Вот и сейчас он понимал, что его жизнь уже не может быть прежней. Он уже вышел за ее рамки, посмотрел на картину сзади, увидел на ней штампы галерей, и выставок, а также заводскую чеканку – серию, номер, срок выпуска... Шедевр перестал быть для него таковым – непонятным, загадочным, глубоким. Превратился в кусок дерева, который какой-то человек пропитал краской, вместо того, чтобы сделать из него скажем табуретку. Но и требовать он ничего не мог…
Ночевал Салли в своей холостяцкой пещере. Он сразу же перенесся домой после того, как сказал «Ясно», но не сразу это понял. Еще несколько минут стоял и смотрел, не мигая на лицо старика. А затем осознал, что смотрит он на сковороду, на которой вот-вот подгорит бекон.
Это была первая его полноценная ночевка в мире 9.30. Живая ночь живого человека. Не нарезка нерадивого оператора в духе «до» и «после» а настоящая ночь, с постоянной изжогой, частыми походами в туалет и попить, бессонницей и острыми камнями размышлений. И эти камни были слишком тяжелы, чтобы держать их в голове, и одновременно слишком взрывоопасны, чтобы проливать на них свет. Такие мысли нужно гнать, нужно заливать спиртным, нужно прятать так глубоко, как только возможно. И ни в коем случае не думать их. Не вонзать в себя их опасный гарпун, который получится вытащить только с куском мяса. Такие мысли хороши для титана, для какого-то сбрендившего с ума изобретателя или диктатора, но никак не для учетчика. Простого человека, с простой жизнью и умением дирижировать танцем цифр на бумаге.
– Салли, это просто работа. Считать. Просто считать…

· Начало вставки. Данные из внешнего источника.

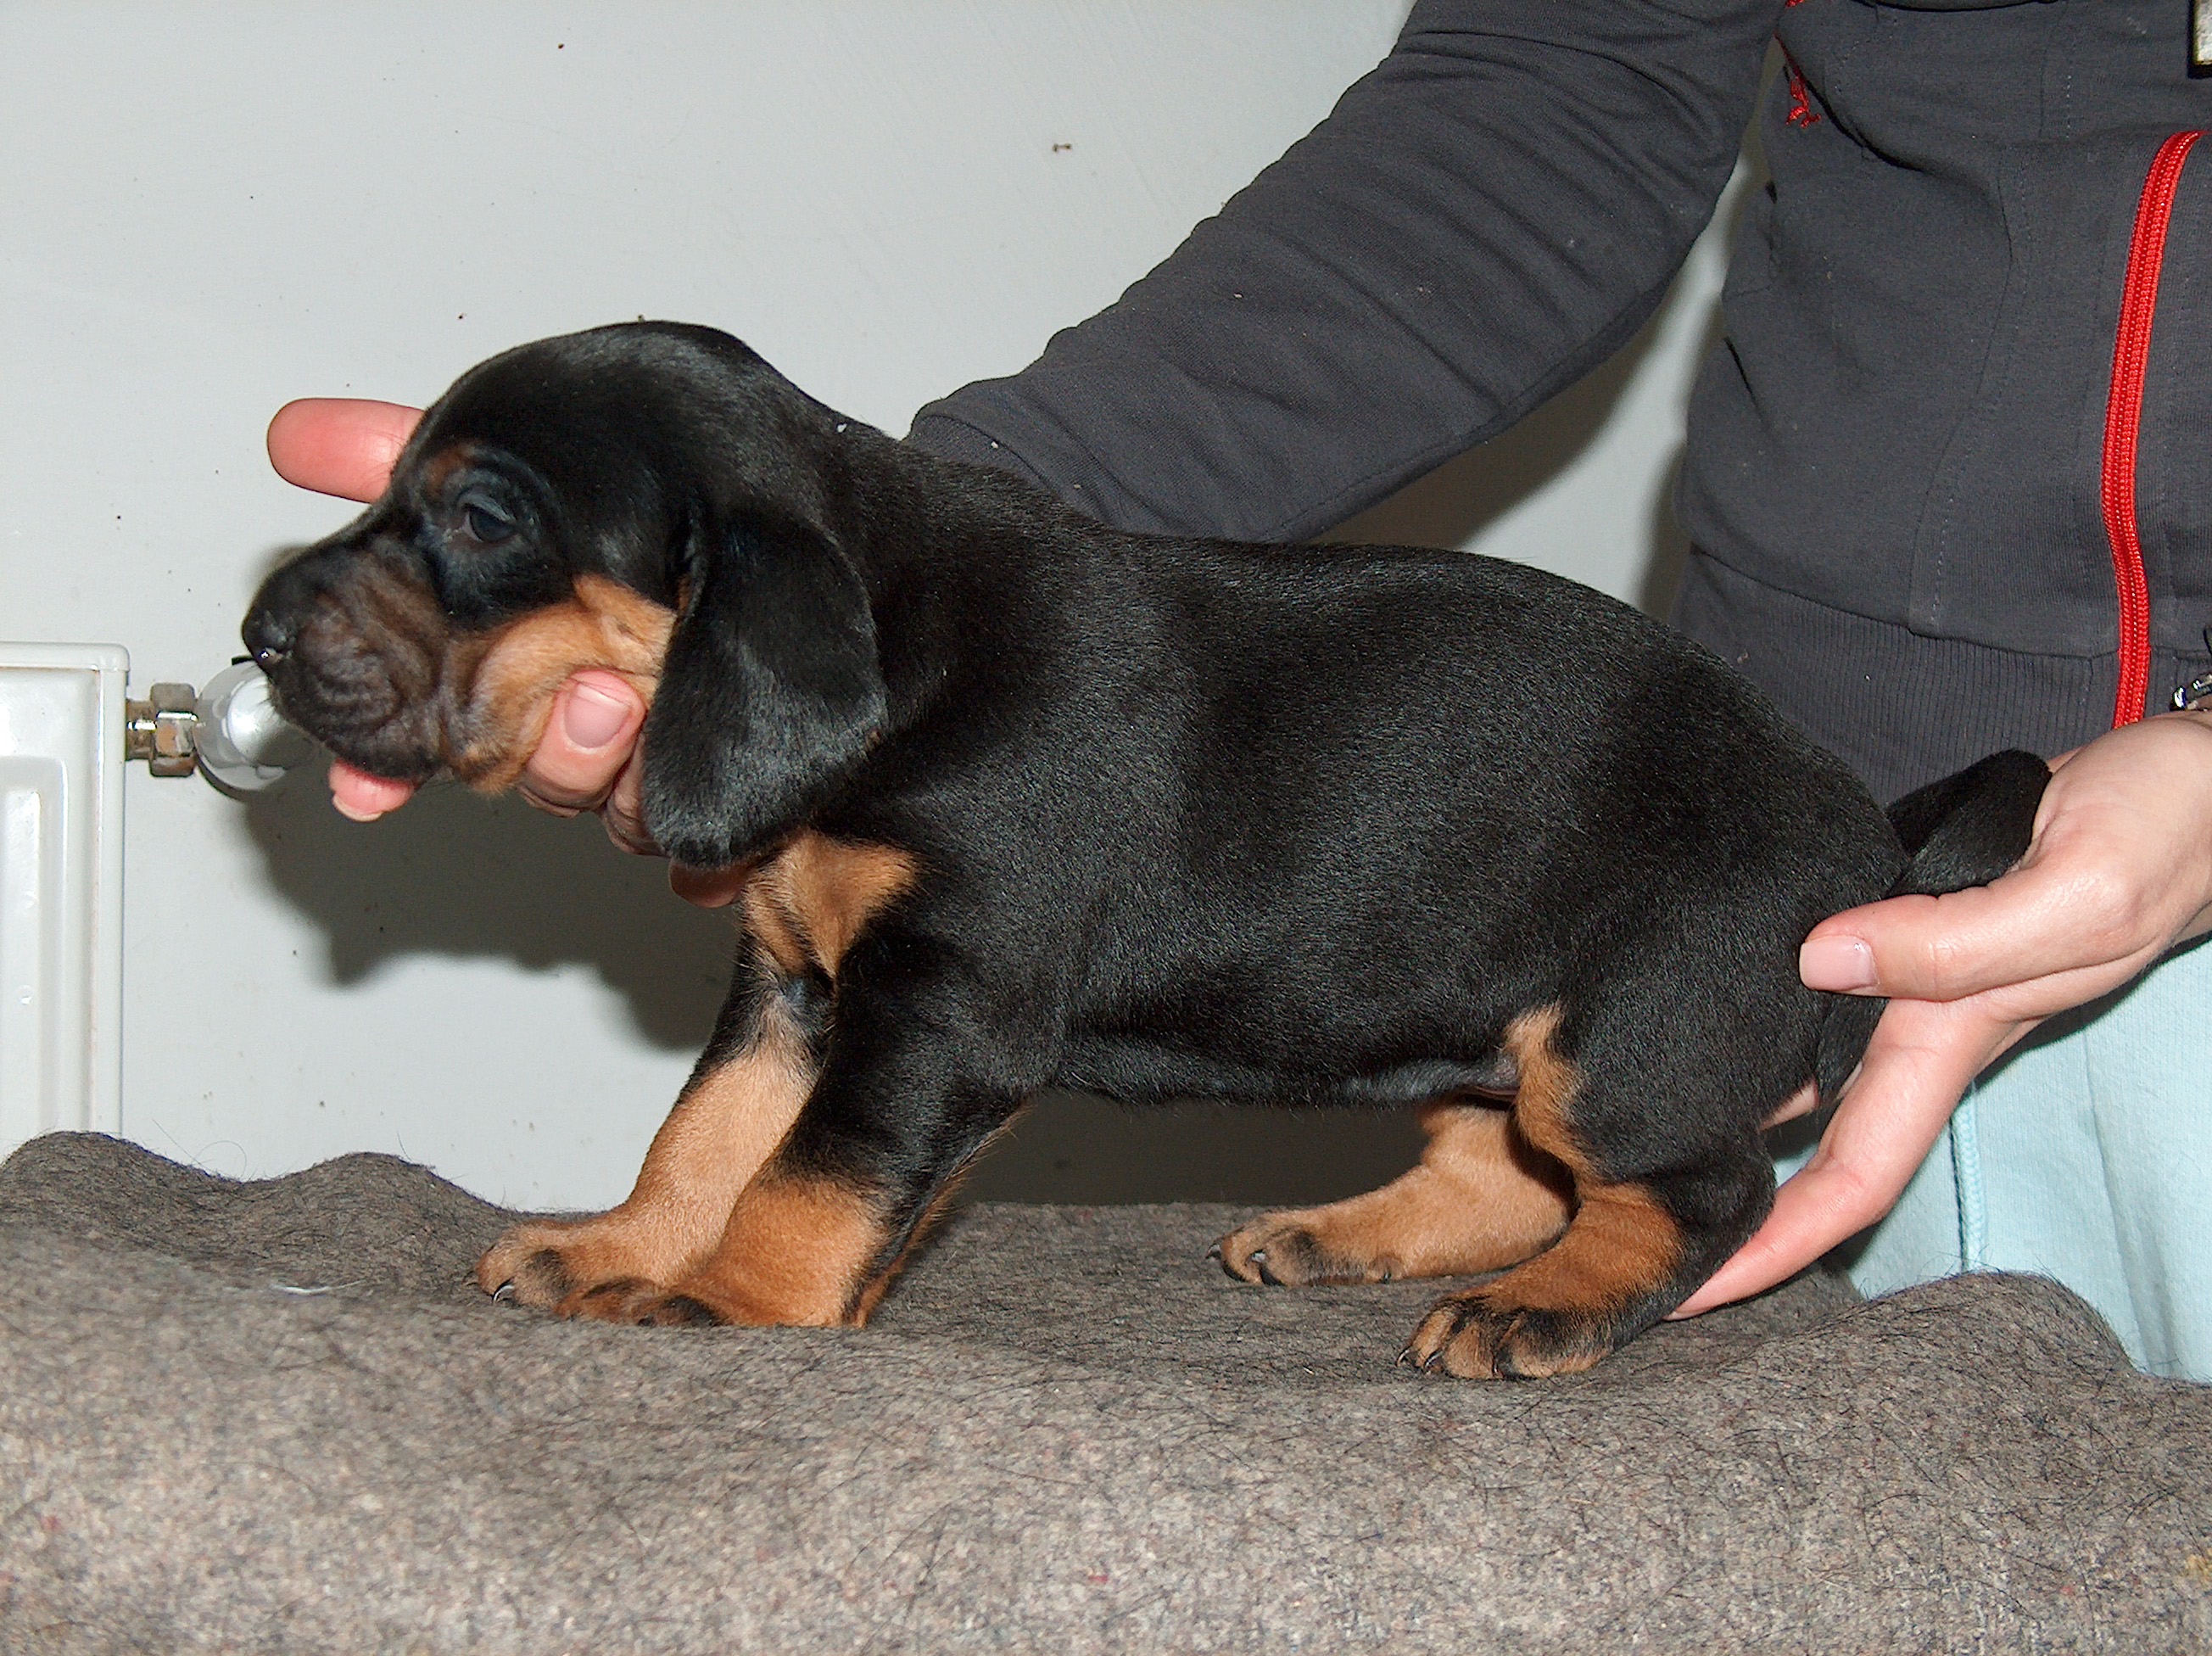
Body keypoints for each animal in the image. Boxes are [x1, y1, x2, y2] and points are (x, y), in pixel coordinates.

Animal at [237, 321, 2035, 1372]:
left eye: (480, 517)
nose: (257, 628)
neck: (902, 658)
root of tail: (1860, 833)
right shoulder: (796, 986)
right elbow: (705, 1137)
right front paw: (613, 1247)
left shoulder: (937, 1003)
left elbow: (813, 1173)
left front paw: (734, 1307)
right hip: (1495, 1023)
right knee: (1499, 1165)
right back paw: (1341, 1239)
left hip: (1628, 1035)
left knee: (1702, 1184)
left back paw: (1548, 1308)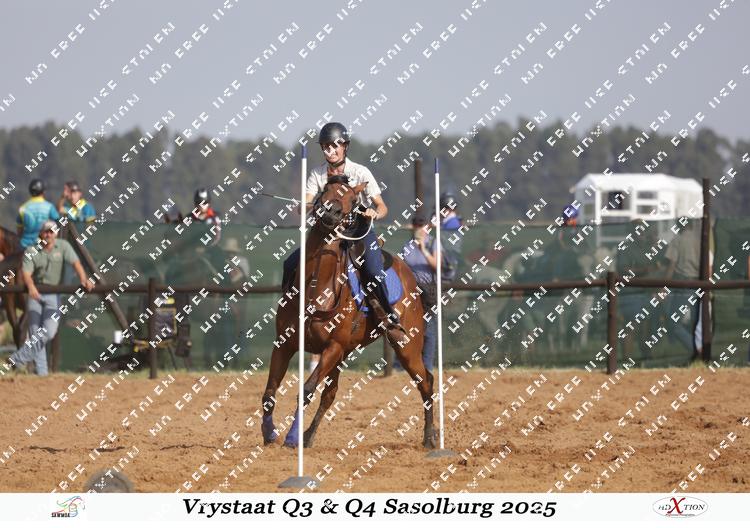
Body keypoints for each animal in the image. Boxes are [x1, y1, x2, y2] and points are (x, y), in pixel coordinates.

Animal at [261, 177, 437, 449]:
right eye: (325, 189)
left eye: (354, 200)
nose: (330, 212)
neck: (316, 289)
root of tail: (412, 279)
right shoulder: (284, 344)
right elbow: (270, 391)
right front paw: (269, 433)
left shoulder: (332, 347)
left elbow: (306, 390)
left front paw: (291, 438)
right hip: (345, 354)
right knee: (330, 395)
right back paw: (308, 436)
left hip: (406, 347)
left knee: (426, 381)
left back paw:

«Вот сидел же себе в своем отделе, считал. И чего я тогда не смотрел по сторонам? В следующей жизни буду переходить дорогу строго по правилам. А еще лучше уеду в большой мегаполис и поселюсь там, где все переходы подземные. И за здоровьем буду следить, чтобы жить 100 лет и сюда не попадать» – думал Салли, глядя на часы, на которых было 9.30. Чертовы цифры, которые ему не подчинялись, буквально сводили мужчину с ума. Ему казалось, что если каким-то чудом сдвинуть стрелку, сорвать ее с мертвой точки, то все снова станет нормальным. И он лихорадочно рутил барашек, стучал по стеклу, тряс рукой. А потом разбил часы кухонным молотком, которым прежде отбивал бекон. И руками попытался изогнуть стрелки. Но лишь порезался об их острый край.
– Черт! Не поддаются! – он по привычке потащил порезанный палец в рот, и тут одна интересная мысль пришла в его тяжелую голову. «Не подчиняться!».
– Эй ты. Я не знаю, как там тебя. Но я знаю, ты смотришь! Давай поговорим! – Салли вспомнил о втором голосе, который звучал в его голове. О том, который вступал в споры со стариком, и о том, который до этих пор оставался не идентифицированным.
– Говори! – раздалось в ответ. Раздалось быстро, как будто его зова только и ждали. Учетчик немного опешил, но не растерялся.
– То, что мне показал старик это правда?
– Он не может врать. Вот если мог бы…
– Как это не может?
– Так же как ты не можешь не считать.
Учетчику показалось, что его отражение в зеркале над раковиной коварно улыбнулось ему. Ощупав свое лицо, Салли убедился в присутствии на нем совершенно неконтролируемой улыбки. Самой идиотской – от уха и до уха.
– Мир и правда, так устроен?
– Правда. А может и ложь… Я не знаю.
– Как это?
– Ты спрашиваешь у меня, а мне спросить не у кого, – резонно заметил диктор.
– Но я не понимаю…
– Так и должно быть. Как только поймешь, как устроен мир, он поменяет свое устройство. Так что и не пытайся. Лучше хреновая известность, чем отличная неопределенность.
– И что же мне делать?
– Слушай… Ради этого разговора я сильно рискую. Если бы не спор… Делай что хочешь, – в отличие от голоса старика этот был очень даже эмоциональным и вполне себе человеческим. Сейчас, например, он выражал усталость и злость.
– А у меня что, есть выбор?
– Выбор это единственное что тебе принадлежит в этой жизни. Все остальное лишь временно арендованное.
Вдруг вода в кране зашипела, а зеркало треснуло. Салли подумал, что треснет и его голова, так сильно накатила на его мигрень. Прежде, слыша это слово, он никогда не понимал его глубины. Ну, болит голова и болит, у кого не болела? Оказывается у мигрени с головной болью из общего только место возникновения. В остальном они различаются настолько, насколько пассивное и неуверенное желание выпить таблетку отличается от вполне уверенного стремления пустить себе пулю в лоб, лишь бы все прекратилось.